**Entries taken from a collection**.
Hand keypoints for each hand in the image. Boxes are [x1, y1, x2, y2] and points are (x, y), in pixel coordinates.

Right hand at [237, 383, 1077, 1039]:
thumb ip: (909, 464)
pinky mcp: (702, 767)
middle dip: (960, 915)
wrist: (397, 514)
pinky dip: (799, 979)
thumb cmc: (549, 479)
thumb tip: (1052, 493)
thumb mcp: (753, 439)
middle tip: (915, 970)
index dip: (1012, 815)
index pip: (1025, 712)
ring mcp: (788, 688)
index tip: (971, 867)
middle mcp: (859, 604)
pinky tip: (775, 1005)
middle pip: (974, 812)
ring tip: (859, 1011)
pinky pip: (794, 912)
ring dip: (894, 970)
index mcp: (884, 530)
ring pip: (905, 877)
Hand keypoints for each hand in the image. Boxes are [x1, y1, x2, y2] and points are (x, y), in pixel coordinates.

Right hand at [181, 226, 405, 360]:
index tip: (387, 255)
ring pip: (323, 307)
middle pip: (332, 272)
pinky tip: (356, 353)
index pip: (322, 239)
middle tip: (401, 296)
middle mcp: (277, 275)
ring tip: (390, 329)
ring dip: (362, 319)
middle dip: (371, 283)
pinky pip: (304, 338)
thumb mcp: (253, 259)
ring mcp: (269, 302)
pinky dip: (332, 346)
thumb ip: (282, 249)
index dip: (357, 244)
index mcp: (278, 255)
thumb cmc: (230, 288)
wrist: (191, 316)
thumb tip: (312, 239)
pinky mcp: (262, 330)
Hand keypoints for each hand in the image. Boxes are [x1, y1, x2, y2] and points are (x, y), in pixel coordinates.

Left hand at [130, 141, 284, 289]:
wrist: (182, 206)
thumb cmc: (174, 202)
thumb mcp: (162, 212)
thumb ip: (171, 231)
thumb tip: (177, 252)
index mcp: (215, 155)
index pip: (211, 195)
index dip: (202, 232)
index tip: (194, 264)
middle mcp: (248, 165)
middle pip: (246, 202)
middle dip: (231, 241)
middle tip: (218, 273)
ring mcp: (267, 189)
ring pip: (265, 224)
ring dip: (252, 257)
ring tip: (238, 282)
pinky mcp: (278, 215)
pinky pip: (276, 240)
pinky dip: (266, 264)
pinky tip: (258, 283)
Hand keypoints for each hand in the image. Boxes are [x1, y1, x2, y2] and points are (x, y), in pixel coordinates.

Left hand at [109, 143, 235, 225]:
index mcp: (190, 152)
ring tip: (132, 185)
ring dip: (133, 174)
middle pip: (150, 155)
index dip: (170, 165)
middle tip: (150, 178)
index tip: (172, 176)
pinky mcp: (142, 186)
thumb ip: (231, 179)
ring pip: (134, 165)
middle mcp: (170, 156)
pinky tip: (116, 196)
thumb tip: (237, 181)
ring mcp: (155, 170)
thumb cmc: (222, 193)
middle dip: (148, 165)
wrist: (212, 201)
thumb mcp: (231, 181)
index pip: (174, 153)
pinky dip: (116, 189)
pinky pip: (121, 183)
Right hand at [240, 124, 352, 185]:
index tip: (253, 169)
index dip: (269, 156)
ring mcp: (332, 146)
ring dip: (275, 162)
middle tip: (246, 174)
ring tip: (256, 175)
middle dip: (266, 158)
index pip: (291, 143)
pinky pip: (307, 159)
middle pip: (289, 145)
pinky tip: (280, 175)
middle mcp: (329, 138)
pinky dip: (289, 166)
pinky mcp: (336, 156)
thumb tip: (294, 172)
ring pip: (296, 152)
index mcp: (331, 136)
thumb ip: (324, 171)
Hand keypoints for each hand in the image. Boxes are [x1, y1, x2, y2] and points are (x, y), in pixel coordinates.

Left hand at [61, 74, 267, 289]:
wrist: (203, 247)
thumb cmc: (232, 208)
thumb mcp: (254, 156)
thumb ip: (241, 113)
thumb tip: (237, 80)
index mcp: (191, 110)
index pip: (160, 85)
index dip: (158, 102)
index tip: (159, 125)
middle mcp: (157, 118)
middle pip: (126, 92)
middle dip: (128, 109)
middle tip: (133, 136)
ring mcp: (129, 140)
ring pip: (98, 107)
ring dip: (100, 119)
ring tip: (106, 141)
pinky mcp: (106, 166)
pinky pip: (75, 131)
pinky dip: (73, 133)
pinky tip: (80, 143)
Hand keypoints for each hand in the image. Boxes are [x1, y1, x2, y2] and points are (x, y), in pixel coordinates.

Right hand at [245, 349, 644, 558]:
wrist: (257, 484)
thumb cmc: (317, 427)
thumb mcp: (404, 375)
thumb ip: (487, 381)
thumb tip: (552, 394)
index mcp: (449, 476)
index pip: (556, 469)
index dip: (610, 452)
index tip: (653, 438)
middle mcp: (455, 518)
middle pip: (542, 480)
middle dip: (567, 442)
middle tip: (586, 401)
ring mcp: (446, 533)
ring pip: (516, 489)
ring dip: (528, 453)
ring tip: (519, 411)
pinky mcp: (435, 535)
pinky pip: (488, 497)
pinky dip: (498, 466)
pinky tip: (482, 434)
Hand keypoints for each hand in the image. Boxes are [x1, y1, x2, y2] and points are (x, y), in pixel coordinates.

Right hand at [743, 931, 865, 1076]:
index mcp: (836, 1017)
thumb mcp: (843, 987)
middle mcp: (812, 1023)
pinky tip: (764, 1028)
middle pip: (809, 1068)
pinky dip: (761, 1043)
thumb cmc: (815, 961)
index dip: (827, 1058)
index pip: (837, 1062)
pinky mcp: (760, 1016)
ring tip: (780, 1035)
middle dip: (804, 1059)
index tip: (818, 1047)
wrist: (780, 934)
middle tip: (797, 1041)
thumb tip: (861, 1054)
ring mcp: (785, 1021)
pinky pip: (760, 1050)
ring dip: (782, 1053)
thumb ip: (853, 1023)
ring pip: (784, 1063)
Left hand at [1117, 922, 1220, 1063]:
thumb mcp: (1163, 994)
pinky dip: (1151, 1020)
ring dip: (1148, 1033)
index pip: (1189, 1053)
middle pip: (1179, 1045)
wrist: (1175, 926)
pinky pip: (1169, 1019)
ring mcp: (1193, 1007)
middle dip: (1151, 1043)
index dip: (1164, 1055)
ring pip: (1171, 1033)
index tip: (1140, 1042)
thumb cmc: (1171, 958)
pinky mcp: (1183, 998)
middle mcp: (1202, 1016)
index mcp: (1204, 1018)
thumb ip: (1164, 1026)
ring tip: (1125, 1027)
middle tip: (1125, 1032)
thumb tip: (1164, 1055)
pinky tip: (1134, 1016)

**TASK BRIEF**. Reproduce the full block of data exactly, omitting nothing.

**ANSWER SPACE**.
Hand keypoints for each hand in the image. Boxes are [x1, y1, x2, y2] and points are (x, y), in pixel coordinates.

Right hand at [237, 383, 1077, 1039]:
thumb ip: (909, 464)
pinky mcp: (702, 767)
middle dip: (960, 915)
wrist: (397, 514)
pinky dip: (799, 979)
thumb cmc: (549, 479)
thumb tip: (1052, 493)
thumb mcp: (753, 439)
middle tip: (915, 970)
index dip: (1012, 815)
index pip: (1025, 712)
ring mcp: (788, 688)
index tip: (971, 867)
middle mcp: (859, 604)
pinky tip: (775, 1005)
middle pip: (974, 812)
ring tip: (859, 1011)
pinky pip: (794, 912)
ring dip: (894, 970)
index mcp: (884, 530)
ring pip: (905, 877)
Hand keypoints for each hand in the image. Boxes are [x1, y1, x2, y2] and points are (x, y), in pixel coordinates.

Right hand at [181, 226, 405, 360]:
index tip: (387, 255)
ring pip: (323, 307)
middle pip: (332, 272)
pinky tip: (356, 353)
index pip: (322, 239)
middle tip: (401, 296)
middle mcp: (277, 275)
ring tip: (390, 329)
ring dip: (362, 319)
middle dip: (371, 283)
pinky pip: (304, 338)
thumb mcp: (253, 259)
ring mcp: (269, 302)
pinky dip: (332, 346)
thumb ip: (282, 249)
index dip: (357, 244)
index mcp: (278, 255)
thumb cmc: (230, 288)
wrist: (191, 316)
thumb tip: (312, 239)
pinky mcp: (262, 330)
Hand keypoints for each hand in the image. Boxes are [x1, y1, x2, y2] and points are (x, y), in pixel coordinates.

Left hand at [130, 141, 284, 289]:
wrist: (182, 206)
thumb cmc: (174, 202)
thumb mcp: (162, 212)
thumb ip: (171, 231)
thumb tip: (177, 252)
index mcp: (215, 155)
index pip: (211, 195)
index dip: (202, 232)
index tip: (194, 264)
middle mcp: (248, 165)
middle pip: (246, 202)
middle dip: (231, 241)
middle tip: (218, 273)
ring mcp: (267, 189)
ring pip: (265, 224)
ring dip: (252, 257)
ring tip: (238, 282)
pinky mcp: (278, 215)
pinky pip: (276, 240)
pinky dip: (266, 264)
pinky tip: (258, 283)
Hand keypoints for each hand in the image. Boxes are [x1, y1, x2, y2] and points are (x, y), in pixel coordinates.

Left hand at [109, 143, 235, 225]:
index mcp: (190, 152)
ring tip: (132, 185)
ring dip: (133, 174)
middle pip: (150, 155)
index dip: (170, 165)
middle tip: (150, 178)
index tip: (172, 176)
pinky mcp: (142, 186)
thumb ip: (231, 179)
ring pip: (134, 165)
middle mcp: (170, 156)
pinky tip: (116, 196)
thumb tip: (237, 181)
ring mcp: (155, 170)
thumb cmc: (222, 193)
middle dip: (148, 165)
wrist: (212, 201)
thumb mcp: (231, 181)
index pip: (174, 153)
pinky dip: (116, 189)
pinky pip: (121, 183)
Right hand at [240, 124, 352, 185]:
index tip: (253, 169)
index dip: (269, 156)
ring mcp: (332, 146)
ring dip: (275, 162)
middle tip: (246, 174)
ring tip: (256, 175)
middle dip: (266, 158)
index pip: (291, 143)
pinky pip: (307, 159)
middle pip: (289, 145)
pinky tip: (280, 175)
middle mcp: (329, 138)
pinky dip: (289, 166)
pinky mcp: (336, 156)
thumb tip: (294, 172)
ring pip: (296, 152)
index mcp: (331, 136)
thumb ip: (324, 171)
Hand keypoints for each hand in the image. Boxes are [x1, y1, x2, y2] and points are (x, y), in pixel coordinates.

Left hand at [61, 74, 267, 289]:
wrist: (203, 247)
thumb cmc: (232, 208)
thumb mcp: (254, 156)
thumb ip: (241, 113)
thumb tip: (237, 80)
index mcp: (191, 110)
index pip: (160, 85)
index dip: (158, 102)
index tip: (159, 125)
middle mcp: (157, 118)
middle pip: (126, 92)
middle dip: (128, 109)
middle tip: (133, 136)
ring mcp: (129, 140)
ring pip: (98, 107)
ring dip: (100, 119)
ring tip: (106, 141)
pinky mcp: (106, 166)
pinky pip: (75, 131)
pinky dip: (73, 133)
pinky tip: (80, 143)
Hand keypoints for each hand in the image. Boxes are [x1, y1, x2, y2] and points are (x, y), in pixel coordinates.

Right hand at [245, 349, 644, 558]:
wrist: (257, 484)
thumb cmc: (317, 427)
thumb mcp: (404, 375)
thumb ip: (487, 381)
thumb tip: (552, 394)
index mcp: (449, 476)
index pip: (556, 469)
index dip: (610, 452)
index tip: (653, 438)
middle mcp: (455, 518)
middle pip: (542, 480)
middle dip: (567, 442)
middle tip: (586, 401)
ring mcp: (446, 533)
ring pip: (516, 489)
ring dip: (528, 453)
ring tip: (519, 411)
pinky mcp: (435, 535)
pinky pip: (488, 497)
pinky dip: (498, 466)
pinky tip: (482, 434)
Hand keypoints for each hand in the image. Boxes are [x1, y1, x2, y2] and points are (x, y), in pixel coordinates.

Right hand at [743, 931, 865, 1076]:
index mcp: (836, 1017)
thumb mcp: (843, 987)
middle mcp: (812, 1023)
pinky tip: (764, 1028)
middle pip: (809, 1068)
pinky dip: (761, 1043)
thumb cmc: (815, 961)
index dip: (827, 1058)
index pip: (837, 1062)
pinky mcp: (760, 1016)
ring tip: (780, 1035)
middle dip: (804, 1059)
index tip: (818, 1047)
wrist: (780, 934)
middle tip: (797, 1041)
thumb tip: (861, 1054)
ring mcp: (785, 1021)
pinky pip: (760, 1050)
ring dip: (782, 1053)
thumb ip: (853, 1023)
ring pip: (784, 1063)
Left hand at [1117, 922, 1220, 1063]:
thumb mcp: (1163, 994)
pinky dip: (1151, 1020)
ring dip: (1148, 1033)
index pip: (1189, 1053)
middle pip: (1179, 1045)
wrist: (1175, 926)
pinky pip: (1169, 1019)
ring mcp: (1193, 1007)
middle dip: (1151, 1043)
index dip: (1164, 1055)
ring pip: (1171, 1033)
index tip: (1140, 1042)
thumb cmc: (1171, 958)
pinky mcp: (1183, 998)
middle mcp: (1202, 1016)
index mcp: (1204, 1018)
thumb ip: (1164, 1026)
ring tip: (1125, 1027)
middle tip: (1125, 1032)
thumb tip: (1164, 1055)
pinky tip: (1134, 1016)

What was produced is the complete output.